Aynı yazın Ağustos ayında Rina, arkadaşlarıyla bir ay için İsrael'e, Kibutz Ha-Zorea'ya gitmiş, bir haftasonunu Soni'nin yurt odasında, bir haftasonunu da Soni, onların Kibutz odasında geçirmişti.

Bu arada biz de adaya gitmiştik. Orada birkaç arkadaşla görüşüyor, sakinleşmeye çalışıyorduk. Gazeteye gidiyordum. Gazetedeki arkadaşlarım, özellikle Nana Tarablus beni çok güzel sakinleştirirdi. O dönemlerde gazeteye yeni arkadaşlar da katılmışlardı. Nelly ve Yakup Barokas uzun yıllar yaşadıkları İsrael’den geri dönmüşler, üstelik oğullarını da orada bırakmışlardı. Nelly ile kader ortağı gibiydik. O, hislerini belli eden bir kişi olmamakla birlikte, derinden derine çok acı çekerdi. O sene adada onlarla da çok yakınlaşmıştık. Tony adında kocaman bir köpekleri vardı. Hay onu çok severdi.

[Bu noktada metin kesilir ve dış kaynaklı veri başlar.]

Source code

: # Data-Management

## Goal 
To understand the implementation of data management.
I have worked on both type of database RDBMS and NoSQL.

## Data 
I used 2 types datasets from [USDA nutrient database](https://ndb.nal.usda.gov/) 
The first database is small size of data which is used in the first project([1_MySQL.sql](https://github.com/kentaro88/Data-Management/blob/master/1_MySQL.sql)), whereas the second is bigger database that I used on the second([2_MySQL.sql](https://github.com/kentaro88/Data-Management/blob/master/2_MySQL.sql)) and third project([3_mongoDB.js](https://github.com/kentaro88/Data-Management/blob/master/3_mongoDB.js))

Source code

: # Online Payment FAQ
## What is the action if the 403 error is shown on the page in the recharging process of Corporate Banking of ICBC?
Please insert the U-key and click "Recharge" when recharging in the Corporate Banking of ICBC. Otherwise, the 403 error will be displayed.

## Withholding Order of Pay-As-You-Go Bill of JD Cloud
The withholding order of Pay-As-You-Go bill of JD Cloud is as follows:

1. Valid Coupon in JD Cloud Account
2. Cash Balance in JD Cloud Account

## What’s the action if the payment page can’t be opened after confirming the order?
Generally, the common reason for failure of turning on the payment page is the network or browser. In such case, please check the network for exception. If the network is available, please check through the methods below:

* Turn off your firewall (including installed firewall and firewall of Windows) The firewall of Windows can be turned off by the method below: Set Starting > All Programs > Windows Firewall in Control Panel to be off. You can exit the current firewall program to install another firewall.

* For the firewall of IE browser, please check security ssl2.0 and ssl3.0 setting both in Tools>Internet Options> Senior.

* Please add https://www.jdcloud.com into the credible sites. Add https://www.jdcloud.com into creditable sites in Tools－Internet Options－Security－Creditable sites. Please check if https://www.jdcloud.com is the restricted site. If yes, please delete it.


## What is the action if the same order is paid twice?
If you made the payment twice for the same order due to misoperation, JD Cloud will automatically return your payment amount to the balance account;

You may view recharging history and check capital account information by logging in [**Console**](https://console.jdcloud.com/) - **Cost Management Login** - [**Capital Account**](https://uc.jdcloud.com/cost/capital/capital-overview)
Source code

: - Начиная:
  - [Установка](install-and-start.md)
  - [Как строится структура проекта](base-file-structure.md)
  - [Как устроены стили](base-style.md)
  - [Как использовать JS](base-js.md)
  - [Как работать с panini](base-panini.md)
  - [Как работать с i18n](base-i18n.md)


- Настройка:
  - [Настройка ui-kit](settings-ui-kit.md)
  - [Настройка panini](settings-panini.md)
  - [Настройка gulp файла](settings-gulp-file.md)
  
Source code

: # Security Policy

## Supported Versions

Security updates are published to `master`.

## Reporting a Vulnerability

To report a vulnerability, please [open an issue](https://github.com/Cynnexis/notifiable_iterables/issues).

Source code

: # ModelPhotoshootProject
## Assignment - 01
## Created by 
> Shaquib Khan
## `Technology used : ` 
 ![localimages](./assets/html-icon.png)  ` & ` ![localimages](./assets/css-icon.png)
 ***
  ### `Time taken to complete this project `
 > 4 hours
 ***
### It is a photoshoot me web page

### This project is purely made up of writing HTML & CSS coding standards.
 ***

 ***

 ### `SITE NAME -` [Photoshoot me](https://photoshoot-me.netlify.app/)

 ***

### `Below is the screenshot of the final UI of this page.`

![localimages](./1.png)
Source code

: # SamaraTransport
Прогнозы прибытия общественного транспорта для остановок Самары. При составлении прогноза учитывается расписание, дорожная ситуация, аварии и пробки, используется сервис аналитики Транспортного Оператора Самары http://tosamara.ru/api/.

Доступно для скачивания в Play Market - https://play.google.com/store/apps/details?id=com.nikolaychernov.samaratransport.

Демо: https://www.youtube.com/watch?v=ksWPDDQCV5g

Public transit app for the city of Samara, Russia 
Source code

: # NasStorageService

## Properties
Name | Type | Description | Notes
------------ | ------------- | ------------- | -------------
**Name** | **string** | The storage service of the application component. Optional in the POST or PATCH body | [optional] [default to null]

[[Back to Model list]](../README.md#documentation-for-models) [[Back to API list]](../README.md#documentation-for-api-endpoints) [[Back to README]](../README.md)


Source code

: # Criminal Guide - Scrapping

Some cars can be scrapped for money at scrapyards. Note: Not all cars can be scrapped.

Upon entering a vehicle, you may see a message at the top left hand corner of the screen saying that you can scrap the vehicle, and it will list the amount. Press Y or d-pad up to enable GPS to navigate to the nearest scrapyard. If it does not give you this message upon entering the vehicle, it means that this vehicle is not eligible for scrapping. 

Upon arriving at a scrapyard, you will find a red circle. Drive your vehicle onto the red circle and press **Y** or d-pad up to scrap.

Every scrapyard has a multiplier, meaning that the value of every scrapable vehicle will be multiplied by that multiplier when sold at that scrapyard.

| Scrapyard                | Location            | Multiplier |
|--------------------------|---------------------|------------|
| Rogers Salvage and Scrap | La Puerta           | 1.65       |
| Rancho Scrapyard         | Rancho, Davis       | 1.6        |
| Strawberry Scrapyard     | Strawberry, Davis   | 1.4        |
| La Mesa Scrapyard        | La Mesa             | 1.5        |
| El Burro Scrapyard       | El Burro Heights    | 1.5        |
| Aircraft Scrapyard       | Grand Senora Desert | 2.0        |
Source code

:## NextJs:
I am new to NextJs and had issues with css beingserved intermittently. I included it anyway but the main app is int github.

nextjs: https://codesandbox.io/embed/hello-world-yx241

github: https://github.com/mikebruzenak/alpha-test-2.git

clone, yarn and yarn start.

Erensya Sefaradi Grubu yine çatırdıyordu. Bu sefer arkadaşımız Eli Meriç memnuniyetsizliklerini öne sürer olmuştu. Nihayetinde o da gruptan ayrılınca, 3 kişi kaldık. Oturup Gery ile konuştuk ve ne yapmak istediğini sorduk. O devam edecekti kararı buydu. Böylece söz yazarımız Yusuf Altıntaş’la birlikte üçümüz devam etme kararı aldık. İsrael dönüşünde David sürekli olarak konserler ayarlıyordu. O yaz özellikle üç kez Topkapı Sarayı’nın bahçesinin içinde bulunan Darphane-i Amire’de olmak üzere 5-6 konser vermiştik. Büyükada’daki Turing’in Ada Evi’nde verdiğimiz bahçe konseri ve Burgaz Ada Kulübü’ndeki konser çok sayıda izleyici tarafından takip edilmişti. Bu bir bakıma benim için çok iyi oluyordu çünkü Soni’nin yokluğunda oyalanıyordum.

Nihayet eylül ayı geldi ve Hay Ulus Musevi Lisesi’nde ortaokula başladı. Okulunu çok sevmişti. Servisle gidip dönüyordu. Ben o sene artık Bahariye’deki evi kapalı tutmaya karar vermiştim. Artık sadece Göztepe’deki evde yaşıyorduk. Hay'ın servisi de oradan kalkıyordu. Soni sağ kolumdu ve ben onsuz, bu iki ev sistemini kaldıramayacağımı hissediyordum. O sene planda olmadığı halde, David bana yeni bir enerji katmak için Roş-Ha-Shana'nın başından itibaren 1 ay sürecek bayram tatilinde Soni’yi İstanbul’a getirtti. Bu beni gerçekten yenilemiş, hayat katmıştı. Bütün aile çok mutluydu.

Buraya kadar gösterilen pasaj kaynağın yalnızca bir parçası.